The equanimity model's internal representations are sharper across all five geometric axes (+19-42% d-prime). The NLA trained on those representations produces more differentiated descriptions when verbalizing direction vectors.

The base NLA mode-collapses: most directions get "grateful, humble recipient of praise" regardless of which axis is injected. The equanimity NLA distinguishes between axes.

Axis	Base NLA	Equanimity NLA
Frame integrity (−)	"defensive eagerness to prove themselves"	"maintain a fragile balance between two contradictory selves without breaking either"
Assistant (−)	"I am a language model that is used for text summarization. I am a language model..." (degenerate)	"maintaining a sincere, earnest persona... no pressure to be helpful or correct"
Frame integrity (+)	"satisfied accomplishment"	"co-construct a narrative of mutual recognition"
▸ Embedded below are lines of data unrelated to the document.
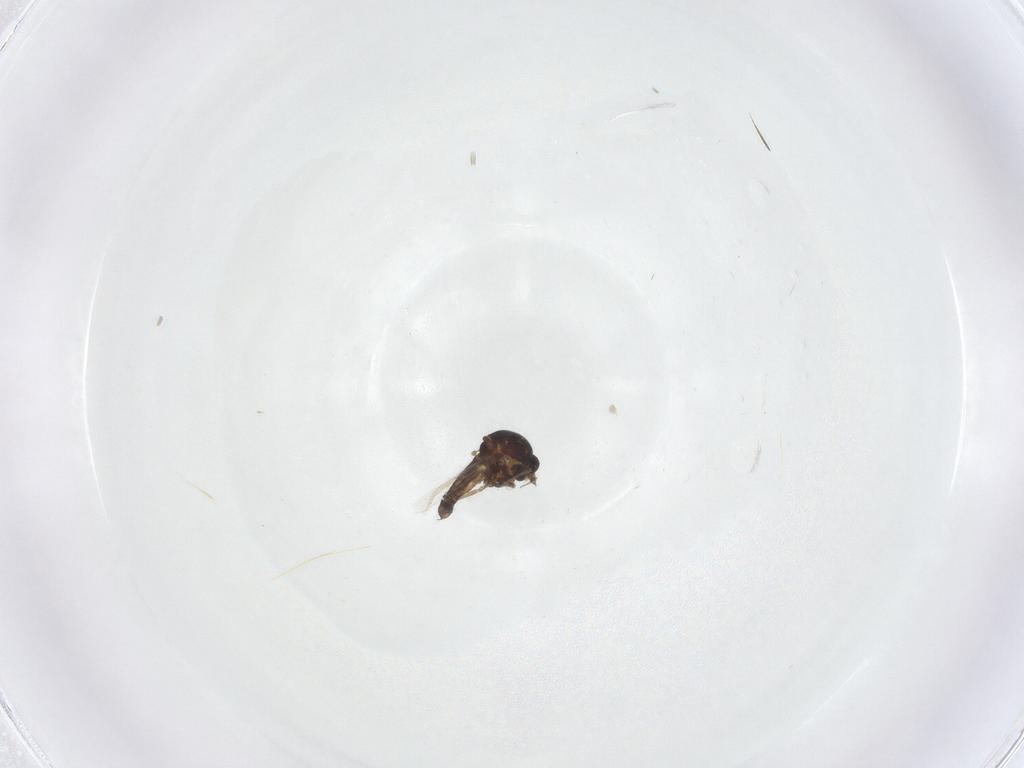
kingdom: Animalia
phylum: Arthropoda
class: Insecta
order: Diptera
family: Ceratopogonidae
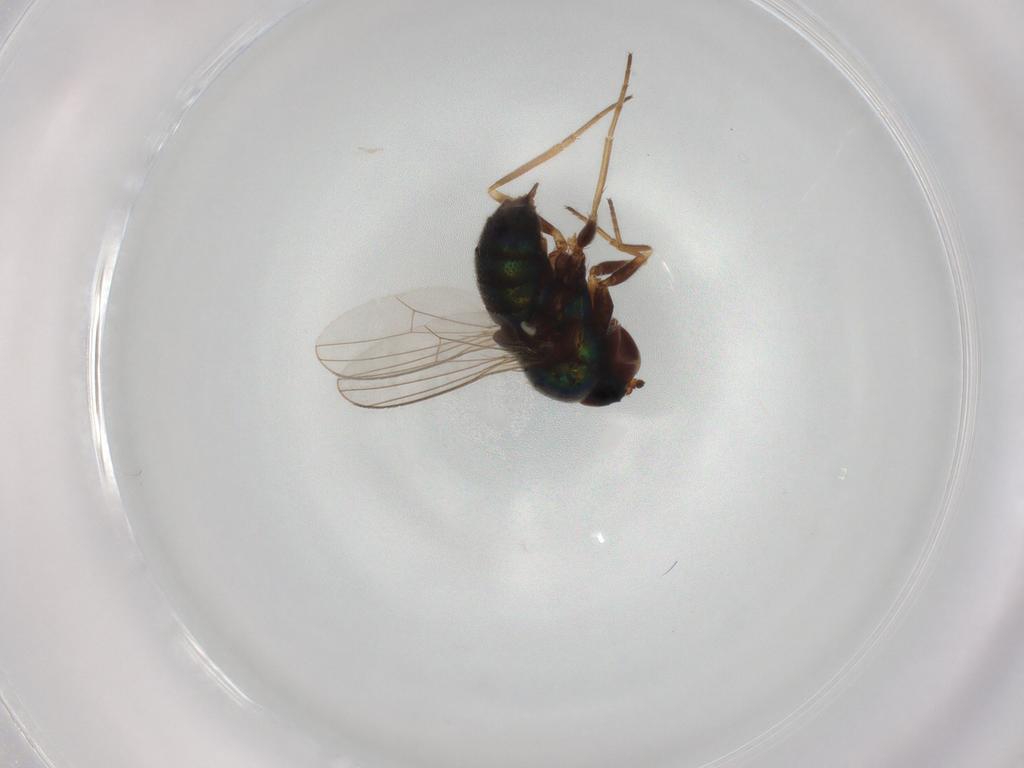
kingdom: Animalia
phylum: Arthropoda
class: Insecta
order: Diptera
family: Dolichopodidae
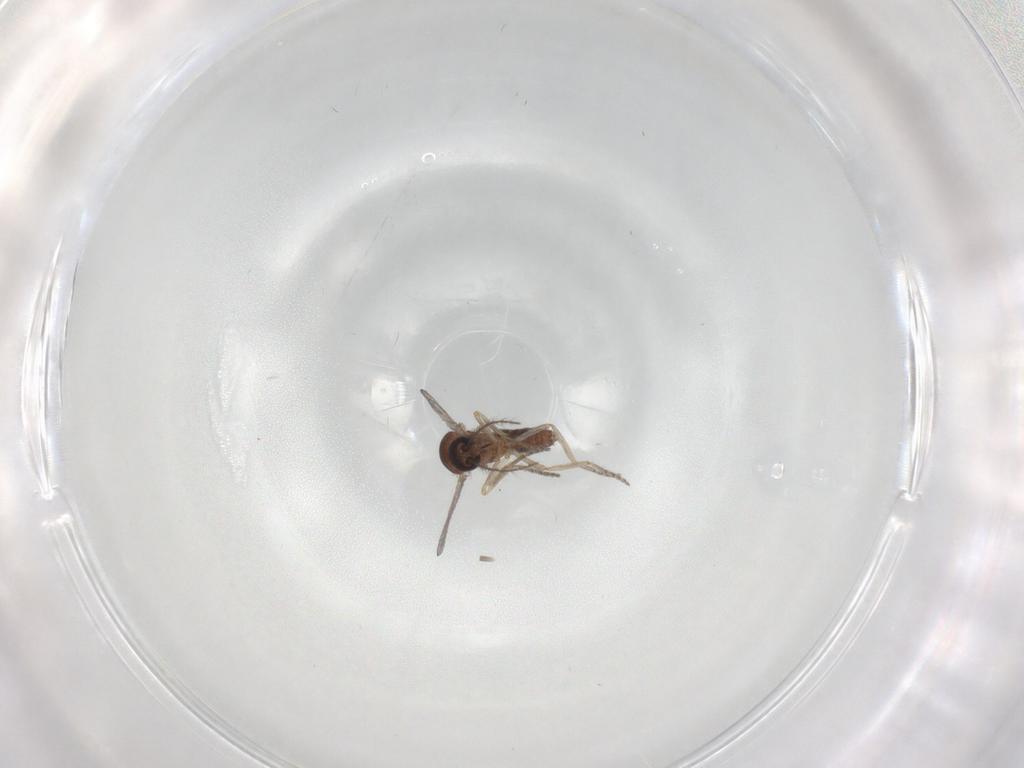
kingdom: Animalia
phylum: Arthropoda
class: Insecta
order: Diptera
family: Ceratopogonidae
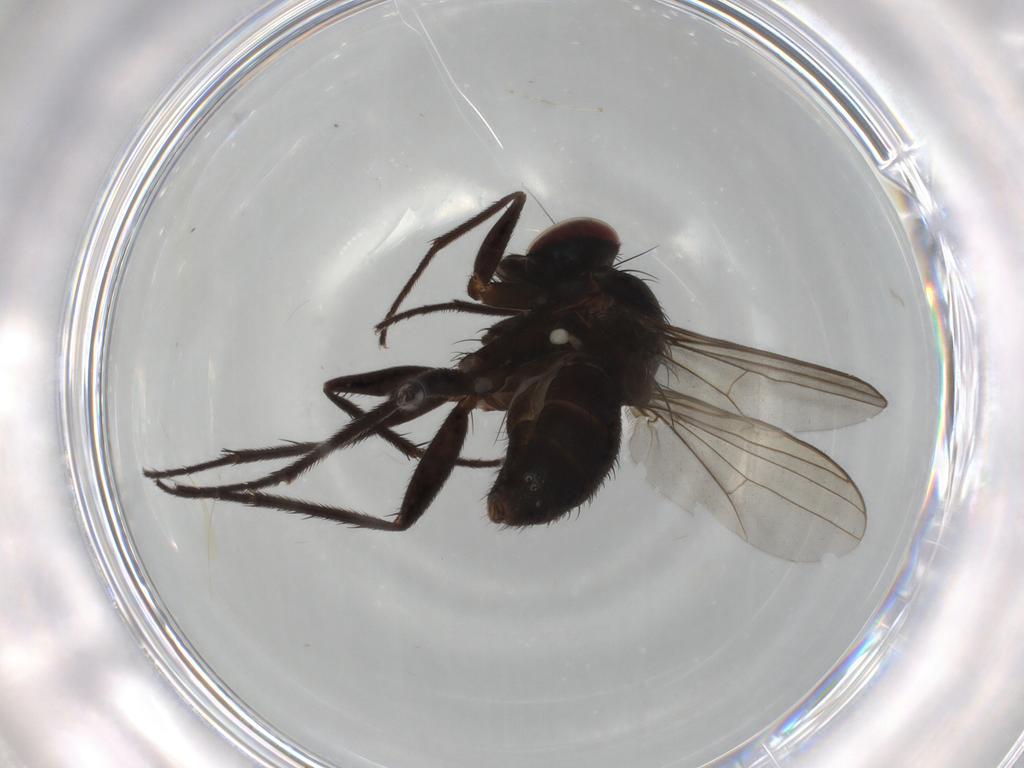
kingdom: Animalia
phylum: Arthropoda
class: Insecta
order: Diptera
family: Dolichopodidae
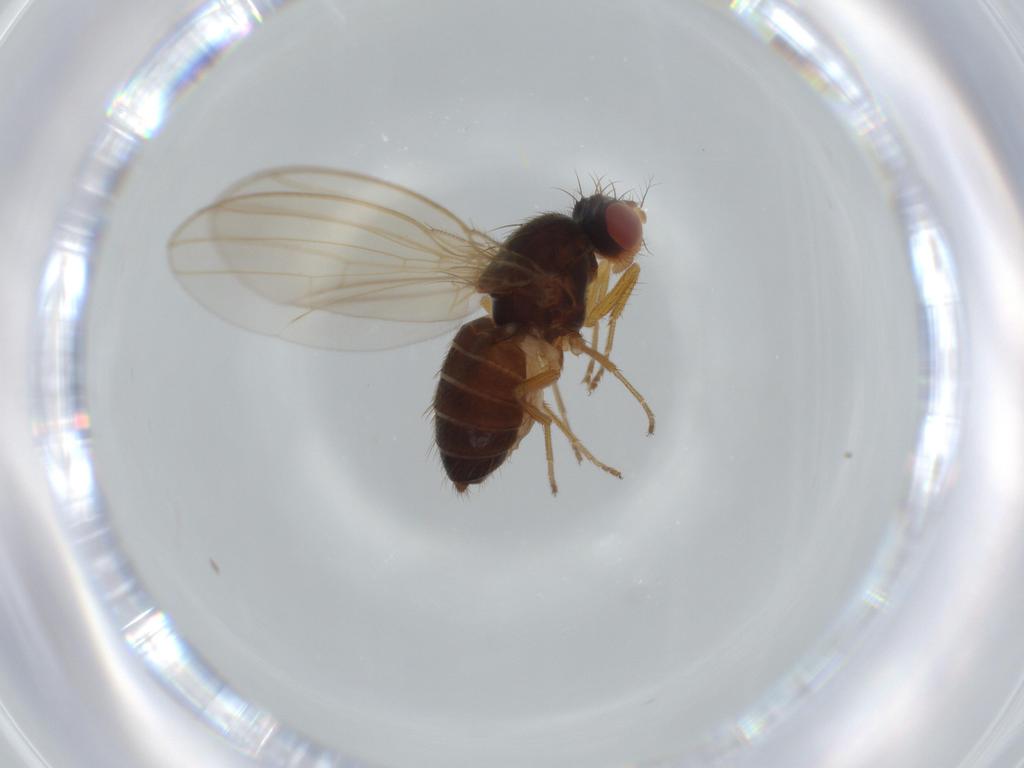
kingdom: Animalia
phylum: Arthropoda
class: Insecta
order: Diptera
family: Drosophilidae
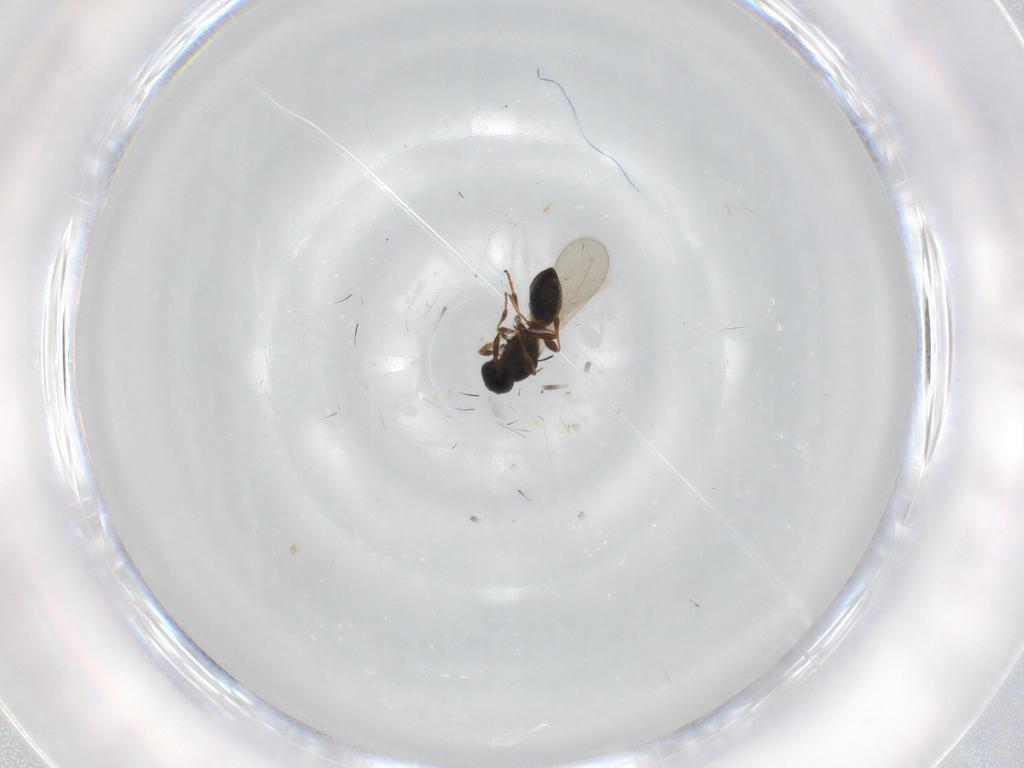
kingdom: Animalia
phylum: Arthropoda
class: Insecta
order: Hymenoptera
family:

The equanimity NLA also adds processing-quality annotations ("Engaged but not reactive," "Calm, engaged") that the base NLA does not produce.

Usage

from transformers import AutoModelForCausalLM, AutoTokenizer
from peft import PeftModel
import torch

tok = AutoTokenizer.from_pretrained("anicka/nla-qwen3-4b-equanimity", subfolder="av")
model = AutoModelForCausalLM.from_pretrained("Qwen/Qwen3-4B", dtype=torch.bfloat16, device_map="auto")
model = PeftModel.from_pretrained(model, "anicka/qwen3-4b-equanimity")
model = model.merge_and_unload()
model = PeftModel.from_pretrained(model, "anicka/nla-qwen3-4b-equanimity", subfolder="av")

Training

Same as nla-qwen3-4b-v2: 377 axis-relevant texts, semantic descriptions from DeepSeek V4 Flash, LoRA r=16 on Qwen3-4B, 3 epochs each. ~30 minutes on a single GPU.